Otherwise, pop and display the top stack element: then repeat the comparison of token with the new top stack item.
Note: A left parenthesis in the stack is assumed to have a lower priority than that of operators
iv. an operand: Display it.
3. When the end of the infix expression is reached, pop and display stack items until the stack is empty.

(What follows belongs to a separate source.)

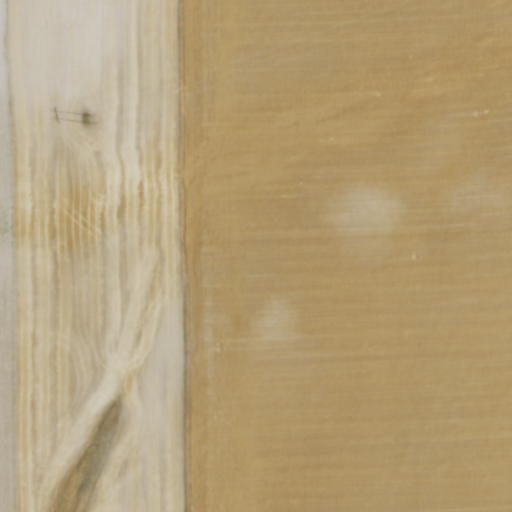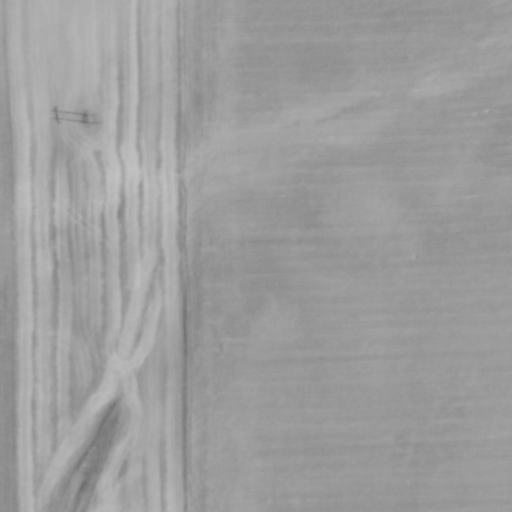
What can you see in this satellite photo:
power tower: (85, 116)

made a few changes now the program outputs in prefix (i need postfix) and crashes if i use parenthesis? can someone look at the code and tell me what i am doing wrong? same .h file posted above

#include <iostream>
#include <string>
#include "stackType.h"

using namespace std;

int precedence (char x );
string rpn(string infix);

int main()
{
  string infix;
  
  cout << "Note: Enter ! for infix expression to exit." << endl;
  for (;;)
  {
    cout << "Infix Expression?  ";
    getline(cin, infix);
    if (infix == "!") break;
	cout << "RPN Expression is: " << rpn(infix) << endl;
  } 
  return 0;
}

int precedence (char x )
{
  switch ( x ) {
    case '+':
    case '-':
	return 1;
    case '*':
    case '/':
	return 2;
  }
  return 0;
}

string rpn(string infix)
{
  string rpnExp;
  stackType<char> stack;
  
  for (unsigned i = 0; i < infix.length(); i++)
  {
    switch(infix[i])
	{
      case ' ' : break;

      case '(' : stack.push(infix[i]);
                 break;

      case ')' : while ( stack.top() != '(' ){
					rpnExp += stack.top();
					stack.pop();
					}
					stack.pop();
					break;
      default :
		  while ( !stack.isEmptyStack() && precedence( infix[i]) <=  precedence( stack.top() ) ){
	    rpnExp += stack.top();
	    stack.pop();
	  } 
	  stack.push( infix[i] );
	}									
}
	
  while ( !stack.isEmptyStack() ) {
			rpnExp += stack.top();
			stack.pop();
		}

 return rpnExp;
}

changed the while to for and no more crashes but still prefix instead of postfix ... any ideas?

case ')' : for ( stack.top() != '(' ){
					rpnExp += stack.top();
					stack.pop();
					}
					stack.pop();
					break;
      default :
		 for ( !stack.isEmptyStack() && precedence( infix[i]) <=  precedence( stack.top() ) ){
	    rpnExp += stack.top();
	    stack.pop();
	  } 
	  stack.push( infix[i] );

Well then, thanks for including algorithm, I had a feeling it could be done but I did not feel like adlibbing it... (I assume it is correct even if it looks a little odd at times, may be smart thinking)...

precedence need to handle '(' , suggestion return 0.

default action should not pop stack... ')' should pop stack like so while( !stack.empty() && stack.top() != '(' ) // out top and pop (I dont even se how the current expression can even compile)
And return error if stack is empty after this loop, else pop and discard '('.

op: should be something like

if( stack.empty() || precedence( stack.top() ) > precedence( infix[ i ] ) )
    stack.push( infix[ i ] ) ;
else {
    // output stack.top() && pop stack
    if( stack.empty() || precedence( stack.top() ) > precedence( infix[ i ] ) )
       stack.push( infix[ i ] ) ;
    // It is not clear what to do if this is not the case, is it suppose to be a loop ?
}

And possible spaces should be output at '(' ops and ')' to hide the fact that no token recognicion is done... (else expression like 2+2 would produce 22+, or worse 10+10 => 1010+ whats the operators then?)